### [Entries shown]

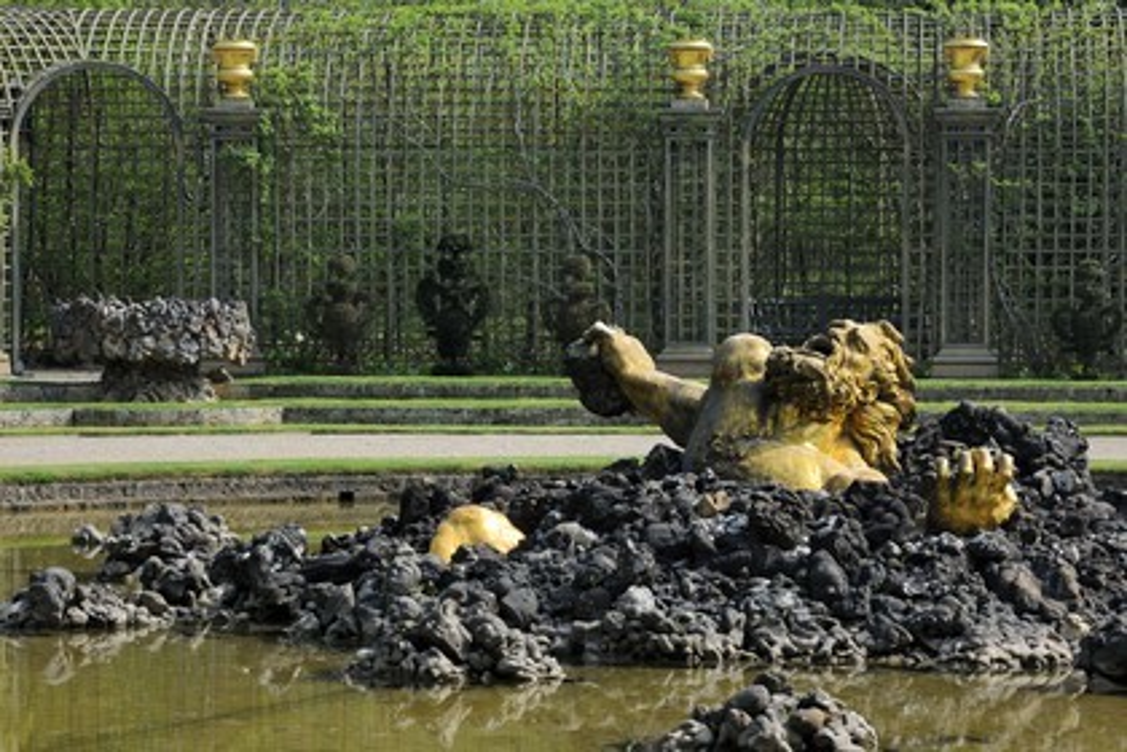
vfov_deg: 11.4
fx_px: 3756
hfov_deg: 17.1
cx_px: 564
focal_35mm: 120
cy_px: 376
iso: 200
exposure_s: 1/160
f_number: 9
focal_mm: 120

### [Task requirements]
All lines from the line containing "hfov_deg: 17.1" through the last line of the data are to be repeated exactly; no other line belongs in the answer.

### [Solution below]
hfov_deg: 17.1
cx_px: 564
focal_35mm: 120
cy_px: 376
iso: 200
exposure_s: 1/160
f_number: 9
focal_mm: 120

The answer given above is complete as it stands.